The cat which experienced cardiac arrest 30 min after starting of tPA infusion had the longest duration of clinical signs (12 h) of any cat in the current study. This cat was moribund at the time of hospital admission and the role of tPA in the development of cardiac arrest in this cat is unclear. No abnormal EKG findings were recorded in advance of cardiac arrest. There was no evidence of bleeding or hyperkalemia which might indicate that the sudden cardiac arrest was related to tPA administration. Sudden death was reported to occur in one cat in the Pion et al study 12 and 100% (8/8) of cats in the Ramsey et al study. 14 Ramsey identified that electrolyte abnormalities occurred in 3/8, acute respiratory changes in 4/8 and acute neurologic signs in 2/8 immediately prior to cardiac arrest. Of the cats that underwent necropsy in the Ramsey study, the cause of death was not identified in 4/5 cats and one cat had evidence of ventricular myocardial infarction. Similarly, the cause of death was not identified in the single cat that underwent post mortem examination in the current study.
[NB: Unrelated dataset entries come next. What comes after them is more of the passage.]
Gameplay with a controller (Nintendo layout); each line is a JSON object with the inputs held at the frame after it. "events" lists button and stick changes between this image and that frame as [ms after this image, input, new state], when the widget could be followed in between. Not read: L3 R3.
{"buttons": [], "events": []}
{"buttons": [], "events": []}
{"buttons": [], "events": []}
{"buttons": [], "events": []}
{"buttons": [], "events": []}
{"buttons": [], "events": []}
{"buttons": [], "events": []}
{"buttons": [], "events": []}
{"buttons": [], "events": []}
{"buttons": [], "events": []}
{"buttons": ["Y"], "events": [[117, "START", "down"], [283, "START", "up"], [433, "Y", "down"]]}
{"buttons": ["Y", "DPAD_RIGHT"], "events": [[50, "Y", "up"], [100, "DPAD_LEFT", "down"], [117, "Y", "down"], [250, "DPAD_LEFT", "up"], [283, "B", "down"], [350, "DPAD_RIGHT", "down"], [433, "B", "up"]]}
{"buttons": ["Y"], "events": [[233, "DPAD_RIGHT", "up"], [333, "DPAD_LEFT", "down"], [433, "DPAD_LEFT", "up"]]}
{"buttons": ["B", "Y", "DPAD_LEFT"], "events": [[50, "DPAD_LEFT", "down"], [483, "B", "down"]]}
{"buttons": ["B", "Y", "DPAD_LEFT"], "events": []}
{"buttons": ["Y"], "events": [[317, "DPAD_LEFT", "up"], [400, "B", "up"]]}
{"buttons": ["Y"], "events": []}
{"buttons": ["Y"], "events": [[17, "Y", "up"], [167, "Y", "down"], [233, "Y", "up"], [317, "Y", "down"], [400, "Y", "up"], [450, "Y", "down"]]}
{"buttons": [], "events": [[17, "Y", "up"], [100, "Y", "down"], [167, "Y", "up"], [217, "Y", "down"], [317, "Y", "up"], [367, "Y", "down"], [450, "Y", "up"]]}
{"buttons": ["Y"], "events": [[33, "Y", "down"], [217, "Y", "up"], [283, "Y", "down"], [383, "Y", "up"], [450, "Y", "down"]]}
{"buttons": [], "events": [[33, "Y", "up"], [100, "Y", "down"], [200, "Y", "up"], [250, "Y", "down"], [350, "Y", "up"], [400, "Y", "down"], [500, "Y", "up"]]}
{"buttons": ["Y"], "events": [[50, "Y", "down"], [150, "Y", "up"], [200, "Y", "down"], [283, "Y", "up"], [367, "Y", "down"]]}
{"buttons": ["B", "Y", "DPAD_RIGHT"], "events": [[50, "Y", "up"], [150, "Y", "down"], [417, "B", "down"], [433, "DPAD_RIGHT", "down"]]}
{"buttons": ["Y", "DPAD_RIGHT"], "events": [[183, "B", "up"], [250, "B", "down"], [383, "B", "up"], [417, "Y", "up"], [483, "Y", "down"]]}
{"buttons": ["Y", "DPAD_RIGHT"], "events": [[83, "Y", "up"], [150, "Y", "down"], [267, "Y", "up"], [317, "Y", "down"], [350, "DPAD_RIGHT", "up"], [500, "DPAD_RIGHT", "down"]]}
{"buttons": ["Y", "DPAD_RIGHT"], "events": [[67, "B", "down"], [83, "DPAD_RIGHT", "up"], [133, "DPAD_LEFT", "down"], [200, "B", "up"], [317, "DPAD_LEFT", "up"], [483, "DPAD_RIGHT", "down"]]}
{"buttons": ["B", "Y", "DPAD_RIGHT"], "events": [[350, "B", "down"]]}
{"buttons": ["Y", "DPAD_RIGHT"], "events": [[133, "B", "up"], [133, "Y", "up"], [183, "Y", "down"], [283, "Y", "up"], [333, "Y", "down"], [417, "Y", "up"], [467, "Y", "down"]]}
Several limitations exist in the current study. Although this was a prospective randomized clinical trial intending to compare two tPA dosing protocols, no control group exists to compare the results of this small study to a group of cats with ATE who were not treated with a thrombolytic. Previous retrospective studies of ATE in larger populations provide some basis for comparison of complications and survival data. 3,7–10 The outcome in this study was similar to that previously reported with tPA, urokinase, and streptokinase. 7,12,15 The use of 5 mg of intravenous tPA, with these dosing strategies, does not appear to be superior to other thrombolytics or conservative management for treatment of ATE in cats. The findings of this study support the hypothesis that tPA does lead to restoration of pulses and motor function in cats with ATE, however, the survival to hospital discharge in the current study does not appear to be superior to that reported in other studies evaluating thrombolytic medications in cats with ATE. Future studies involving a lower dose of tPA as a CRI or local tPA administration at the site of the thrombus, as it is commonly undertaken in humans, may result in fewer systemic side effects and a different outcome. Our study design excluded the use of other antiplatelet drugs and anticoagulants during the 24 h study in order to evaluate the effects of tPA alone. Previous administration of antithrombotics was not a criterion for exclusion and only 1/11 cats had received a potential antithrombotic. The effect of concurrent aspirin therapy on outcome in the one cat in this study is unknown; however, future studies might be designed to evaluate concurrent thrombolytics and antithrombotic drugs in cats with ATE. Long-term success in treatment of ATE includes prevention of rethrombosis; future studies of antithrombotic treatment after the initial thrombus has been addressed with thrombolytic or supportive care may result in a decrease in the rate of rethrombosis. Finally, pairing thrombolytics with advances in treatment of reperfusion injury may result in better outcomes for cats affected with ATE.

Acknowledgements

The tissue plasminogen activator was kindly donated by Genentech, San Francisco, CA. Genentech was not involved in study design or data review.